By most reports (including his own, although there are plenty of others both in print and on the Web), the Worcester Whirlwind was the best there was at this very popular sport. Yet he not only withstood unending mistreatment at the hands of miscreants everywhere, but did so with dignity and a positive attitude. He was, according to many, the fastest man on two wheels anywhere, but was never able to fully prove this because of abhorrent exclusion from key races, mainly in the American south.
He was at least as courageous, and certainly 40 years ahead of, Jackie Robinson. (Nothing against the outstanding Robinson, who is a hero in my family. Both my parents separately got to meet him during his Major League peak in the late 1940s.)
Long story short, Taylor finally succeeded in becoming only the second Black world champion in any sport.

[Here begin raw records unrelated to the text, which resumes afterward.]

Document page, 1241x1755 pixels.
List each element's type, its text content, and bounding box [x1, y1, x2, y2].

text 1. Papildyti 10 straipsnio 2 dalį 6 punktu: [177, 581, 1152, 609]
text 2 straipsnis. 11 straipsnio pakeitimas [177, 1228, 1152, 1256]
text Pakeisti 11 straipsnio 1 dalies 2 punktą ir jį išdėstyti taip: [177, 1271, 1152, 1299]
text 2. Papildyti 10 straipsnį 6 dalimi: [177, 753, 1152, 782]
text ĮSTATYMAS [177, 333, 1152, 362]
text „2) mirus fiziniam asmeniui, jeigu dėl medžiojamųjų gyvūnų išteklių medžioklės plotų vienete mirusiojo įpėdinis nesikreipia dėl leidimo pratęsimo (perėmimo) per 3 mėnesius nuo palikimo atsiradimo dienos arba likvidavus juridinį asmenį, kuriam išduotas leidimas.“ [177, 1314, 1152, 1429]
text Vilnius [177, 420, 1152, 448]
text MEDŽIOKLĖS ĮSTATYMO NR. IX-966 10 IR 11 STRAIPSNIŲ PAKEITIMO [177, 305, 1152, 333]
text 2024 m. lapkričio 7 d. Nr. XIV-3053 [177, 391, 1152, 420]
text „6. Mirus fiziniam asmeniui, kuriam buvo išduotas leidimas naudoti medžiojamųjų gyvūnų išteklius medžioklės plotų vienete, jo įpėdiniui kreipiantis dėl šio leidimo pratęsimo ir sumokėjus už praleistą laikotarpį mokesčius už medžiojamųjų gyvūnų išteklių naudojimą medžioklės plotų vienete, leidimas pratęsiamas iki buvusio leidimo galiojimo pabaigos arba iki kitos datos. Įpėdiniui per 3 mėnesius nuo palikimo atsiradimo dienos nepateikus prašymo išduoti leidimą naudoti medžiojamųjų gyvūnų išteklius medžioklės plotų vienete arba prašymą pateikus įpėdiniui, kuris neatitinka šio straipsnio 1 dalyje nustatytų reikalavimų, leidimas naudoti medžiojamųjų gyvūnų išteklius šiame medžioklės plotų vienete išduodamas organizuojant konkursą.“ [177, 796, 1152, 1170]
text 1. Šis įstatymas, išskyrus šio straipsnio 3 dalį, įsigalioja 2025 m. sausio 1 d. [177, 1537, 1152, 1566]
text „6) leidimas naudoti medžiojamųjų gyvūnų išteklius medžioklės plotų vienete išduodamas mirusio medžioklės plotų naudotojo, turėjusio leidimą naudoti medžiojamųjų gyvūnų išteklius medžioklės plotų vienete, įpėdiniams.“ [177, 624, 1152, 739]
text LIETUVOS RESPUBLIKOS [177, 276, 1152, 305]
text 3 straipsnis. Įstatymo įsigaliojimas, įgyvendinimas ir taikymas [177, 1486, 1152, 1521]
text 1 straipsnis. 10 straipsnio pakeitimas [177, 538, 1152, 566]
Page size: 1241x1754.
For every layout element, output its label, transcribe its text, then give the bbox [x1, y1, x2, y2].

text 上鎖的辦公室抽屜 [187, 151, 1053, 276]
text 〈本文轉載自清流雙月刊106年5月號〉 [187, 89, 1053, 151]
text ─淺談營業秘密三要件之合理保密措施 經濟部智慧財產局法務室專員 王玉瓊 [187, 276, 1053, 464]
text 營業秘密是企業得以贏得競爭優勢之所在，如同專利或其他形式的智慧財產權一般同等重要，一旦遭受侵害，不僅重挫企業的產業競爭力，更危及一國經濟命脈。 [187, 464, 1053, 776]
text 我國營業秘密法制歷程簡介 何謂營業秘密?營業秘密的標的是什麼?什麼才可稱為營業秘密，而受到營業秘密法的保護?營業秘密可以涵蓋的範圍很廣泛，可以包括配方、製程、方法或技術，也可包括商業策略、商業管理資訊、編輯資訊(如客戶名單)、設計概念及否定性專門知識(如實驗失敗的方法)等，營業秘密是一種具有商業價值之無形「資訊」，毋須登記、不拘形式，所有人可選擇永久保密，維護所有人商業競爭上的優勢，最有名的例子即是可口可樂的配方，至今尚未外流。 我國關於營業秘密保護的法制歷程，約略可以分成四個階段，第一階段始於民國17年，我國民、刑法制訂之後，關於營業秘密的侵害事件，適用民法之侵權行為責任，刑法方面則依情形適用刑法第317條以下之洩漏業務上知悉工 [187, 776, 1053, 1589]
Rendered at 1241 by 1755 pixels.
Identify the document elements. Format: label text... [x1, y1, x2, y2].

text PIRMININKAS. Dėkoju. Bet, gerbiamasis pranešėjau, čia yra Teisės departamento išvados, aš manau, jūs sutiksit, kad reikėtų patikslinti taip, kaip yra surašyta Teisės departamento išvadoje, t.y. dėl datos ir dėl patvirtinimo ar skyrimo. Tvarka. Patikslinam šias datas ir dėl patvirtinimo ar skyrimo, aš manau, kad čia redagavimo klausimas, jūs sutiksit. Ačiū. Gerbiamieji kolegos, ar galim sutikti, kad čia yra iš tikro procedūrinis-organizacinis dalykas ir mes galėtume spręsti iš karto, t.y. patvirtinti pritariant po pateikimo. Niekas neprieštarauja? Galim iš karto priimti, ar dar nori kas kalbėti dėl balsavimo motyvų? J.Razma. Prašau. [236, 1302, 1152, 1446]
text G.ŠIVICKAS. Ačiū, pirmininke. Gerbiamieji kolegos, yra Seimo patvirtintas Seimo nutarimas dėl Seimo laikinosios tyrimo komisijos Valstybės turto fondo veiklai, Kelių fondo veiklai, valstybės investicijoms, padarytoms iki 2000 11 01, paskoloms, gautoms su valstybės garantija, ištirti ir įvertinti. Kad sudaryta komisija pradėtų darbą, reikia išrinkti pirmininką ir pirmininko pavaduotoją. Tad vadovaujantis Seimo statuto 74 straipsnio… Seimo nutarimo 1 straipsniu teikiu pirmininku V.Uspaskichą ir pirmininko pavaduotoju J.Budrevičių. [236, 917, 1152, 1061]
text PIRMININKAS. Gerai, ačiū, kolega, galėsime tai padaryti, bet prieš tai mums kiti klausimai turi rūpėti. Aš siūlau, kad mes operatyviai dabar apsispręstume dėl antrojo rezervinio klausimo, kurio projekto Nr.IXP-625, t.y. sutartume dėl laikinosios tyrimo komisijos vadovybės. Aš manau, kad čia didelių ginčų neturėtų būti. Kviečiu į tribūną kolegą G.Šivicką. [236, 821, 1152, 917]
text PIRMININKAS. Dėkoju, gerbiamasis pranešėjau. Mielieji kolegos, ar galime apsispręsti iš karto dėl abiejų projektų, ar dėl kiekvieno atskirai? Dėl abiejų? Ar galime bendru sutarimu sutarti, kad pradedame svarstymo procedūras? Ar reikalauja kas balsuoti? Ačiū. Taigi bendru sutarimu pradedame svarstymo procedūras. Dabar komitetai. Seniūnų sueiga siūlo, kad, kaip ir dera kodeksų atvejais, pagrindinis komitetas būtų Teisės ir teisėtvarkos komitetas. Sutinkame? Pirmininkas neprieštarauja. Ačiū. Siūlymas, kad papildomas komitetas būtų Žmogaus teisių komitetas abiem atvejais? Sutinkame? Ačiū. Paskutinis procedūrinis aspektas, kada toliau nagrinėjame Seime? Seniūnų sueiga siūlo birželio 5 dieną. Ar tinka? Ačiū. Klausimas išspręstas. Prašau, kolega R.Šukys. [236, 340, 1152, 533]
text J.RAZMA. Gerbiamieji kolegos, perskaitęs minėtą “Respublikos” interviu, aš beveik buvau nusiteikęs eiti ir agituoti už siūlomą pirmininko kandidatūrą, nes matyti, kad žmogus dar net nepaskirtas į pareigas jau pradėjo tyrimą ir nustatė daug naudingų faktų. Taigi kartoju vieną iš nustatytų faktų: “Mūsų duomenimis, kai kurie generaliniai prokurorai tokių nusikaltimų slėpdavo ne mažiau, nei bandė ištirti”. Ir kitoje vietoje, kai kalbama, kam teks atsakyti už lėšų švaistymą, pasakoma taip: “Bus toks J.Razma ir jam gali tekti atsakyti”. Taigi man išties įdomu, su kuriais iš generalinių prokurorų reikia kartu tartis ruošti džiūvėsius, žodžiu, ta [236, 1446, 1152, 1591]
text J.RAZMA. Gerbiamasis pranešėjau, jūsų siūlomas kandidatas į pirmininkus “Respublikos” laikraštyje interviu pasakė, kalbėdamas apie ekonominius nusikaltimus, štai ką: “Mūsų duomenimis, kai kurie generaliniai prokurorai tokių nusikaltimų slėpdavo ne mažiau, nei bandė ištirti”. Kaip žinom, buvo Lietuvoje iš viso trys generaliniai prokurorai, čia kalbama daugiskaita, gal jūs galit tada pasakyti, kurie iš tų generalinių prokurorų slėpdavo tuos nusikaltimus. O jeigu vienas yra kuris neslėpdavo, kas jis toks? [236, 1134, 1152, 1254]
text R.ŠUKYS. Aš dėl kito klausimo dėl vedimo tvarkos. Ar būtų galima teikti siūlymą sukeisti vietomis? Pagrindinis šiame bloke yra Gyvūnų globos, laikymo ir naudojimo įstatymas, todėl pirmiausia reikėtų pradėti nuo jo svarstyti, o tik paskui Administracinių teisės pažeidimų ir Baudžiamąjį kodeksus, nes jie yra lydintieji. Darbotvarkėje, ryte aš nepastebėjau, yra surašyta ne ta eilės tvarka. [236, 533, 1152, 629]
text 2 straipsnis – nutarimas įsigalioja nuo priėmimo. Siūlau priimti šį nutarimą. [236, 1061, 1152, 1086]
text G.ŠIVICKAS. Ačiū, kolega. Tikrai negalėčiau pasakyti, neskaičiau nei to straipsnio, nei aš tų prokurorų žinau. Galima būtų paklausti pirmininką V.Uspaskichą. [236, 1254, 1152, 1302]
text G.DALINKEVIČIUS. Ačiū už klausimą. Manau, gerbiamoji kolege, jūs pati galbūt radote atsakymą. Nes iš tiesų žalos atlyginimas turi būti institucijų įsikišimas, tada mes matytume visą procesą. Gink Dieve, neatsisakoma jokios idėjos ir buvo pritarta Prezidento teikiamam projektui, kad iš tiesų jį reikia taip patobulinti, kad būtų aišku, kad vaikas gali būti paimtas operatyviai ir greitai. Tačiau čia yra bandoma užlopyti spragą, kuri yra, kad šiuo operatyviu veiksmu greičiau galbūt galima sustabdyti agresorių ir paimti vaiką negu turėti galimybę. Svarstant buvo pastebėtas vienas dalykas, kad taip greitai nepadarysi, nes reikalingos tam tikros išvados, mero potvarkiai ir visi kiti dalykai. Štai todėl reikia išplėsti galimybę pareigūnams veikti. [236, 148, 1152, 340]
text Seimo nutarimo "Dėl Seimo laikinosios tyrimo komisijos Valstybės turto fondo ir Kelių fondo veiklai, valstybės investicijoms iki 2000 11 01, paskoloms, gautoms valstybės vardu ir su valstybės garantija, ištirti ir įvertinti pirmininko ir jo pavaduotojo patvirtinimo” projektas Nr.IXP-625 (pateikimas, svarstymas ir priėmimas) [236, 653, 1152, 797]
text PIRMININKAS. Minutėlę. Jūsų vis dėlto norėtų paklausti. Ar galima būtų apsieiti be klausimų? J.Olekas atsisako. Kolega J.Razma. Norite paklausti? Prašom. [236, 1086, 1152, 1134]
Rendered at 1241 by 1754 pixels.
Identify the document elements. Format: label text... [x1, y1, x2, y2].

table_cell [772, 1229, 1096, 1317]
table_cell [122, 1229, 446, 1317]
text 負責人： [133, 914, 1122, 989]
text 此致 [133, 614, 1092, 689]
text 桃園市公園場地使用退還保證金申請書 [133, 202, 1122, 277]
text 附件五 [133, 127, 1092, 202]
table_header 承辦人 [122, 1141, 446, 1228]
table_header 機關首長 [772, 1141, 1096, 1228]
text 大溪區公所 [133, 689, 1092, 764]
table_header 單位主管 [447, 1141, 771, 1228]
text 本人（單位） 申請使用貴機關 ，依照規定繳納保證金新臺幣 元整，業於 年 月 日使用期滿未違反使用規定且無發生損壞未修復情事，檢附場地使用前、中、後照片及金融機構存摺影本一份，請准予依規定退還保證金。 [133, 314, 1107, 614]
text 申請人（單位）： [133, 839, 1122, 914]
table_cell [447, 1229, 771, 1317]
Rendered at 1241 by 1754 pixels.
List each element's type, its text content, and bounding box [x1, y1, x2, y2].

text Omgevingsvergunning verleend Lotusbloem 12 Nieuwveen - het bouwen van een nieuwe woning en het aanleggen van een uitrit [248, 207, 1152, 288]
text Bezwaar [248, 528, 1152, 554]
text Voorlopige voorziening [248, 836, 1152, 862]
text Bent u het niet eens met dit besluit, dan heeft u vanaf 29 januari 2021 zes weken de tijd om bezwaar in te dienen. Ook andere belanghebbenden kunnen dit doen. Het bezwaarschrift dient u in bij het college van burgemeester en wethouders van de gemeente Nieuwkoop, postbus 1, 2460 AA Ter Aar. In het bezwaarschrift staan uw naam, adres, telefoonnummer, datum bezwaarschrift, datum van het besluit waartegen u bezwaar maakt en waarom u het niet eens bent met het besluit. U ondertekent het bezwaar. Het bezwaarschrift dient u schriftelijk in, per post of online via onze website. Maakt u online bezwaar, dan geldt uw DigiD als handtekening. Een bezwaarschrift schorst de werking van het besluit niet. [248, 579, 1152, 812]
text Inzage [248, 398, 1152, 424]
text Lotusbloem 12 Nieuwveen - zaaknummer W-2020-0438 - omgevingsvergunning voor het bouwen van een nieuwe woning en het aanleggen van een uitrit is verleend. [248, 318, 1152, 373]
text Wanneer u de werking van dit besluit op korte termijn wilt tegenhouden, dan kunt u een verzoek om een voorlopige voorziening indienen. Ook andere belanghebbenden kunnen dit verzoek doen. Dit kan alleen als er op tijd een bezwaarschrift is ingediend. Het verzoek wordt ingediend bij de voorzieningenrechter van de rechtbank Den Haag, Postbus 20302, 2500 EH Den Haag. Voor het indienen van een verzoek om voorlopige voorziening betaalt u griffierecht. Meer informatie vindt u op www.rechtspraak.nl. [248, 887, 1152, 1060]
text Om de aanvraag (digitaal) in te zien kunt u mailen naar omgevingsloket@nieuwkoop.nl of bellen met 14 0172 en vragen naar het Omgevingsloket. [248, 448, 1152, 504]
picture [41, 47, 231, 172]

I exhort you to check out this fairly readable, if quite cursory, review of his life, and if it peaks your interest, feel free to dig around on the Web, Amazon, and so on. There's plenty out there on him.
6 comments:
Great - and very timely - reminder. Be sure to check out "Major: A Black Athlete, a White Era, and the Fight to Be the World's Fastest Human Being by Todd Balf" It just came out in paperback.
And I think there's an annual memorial race too. Very cool.
Thanks for the tip, SoC! I'll put it on my list and see if the Western Mass library system has it on the shelves. Unlikely, but a first step.
I'm a huge Major Taylor fan. A couple of months ago I read the book that SOC mentioned. The author isn't the best writer, but his research is thorough. A quick read.
Thanks, NOL, helpful comments always appreciated!
I look forward to schooling up on the Major. What I posted is all I know so far.
inspiring, riding is the only thing he got and with plenty of HTFU attitude.
Right you are, VC -- he had plenty of HTFU. But somehow managed to remain a thoroughly decent guy -- I'm sure I could not have managed it. Which is why I find it inspiring, I guess!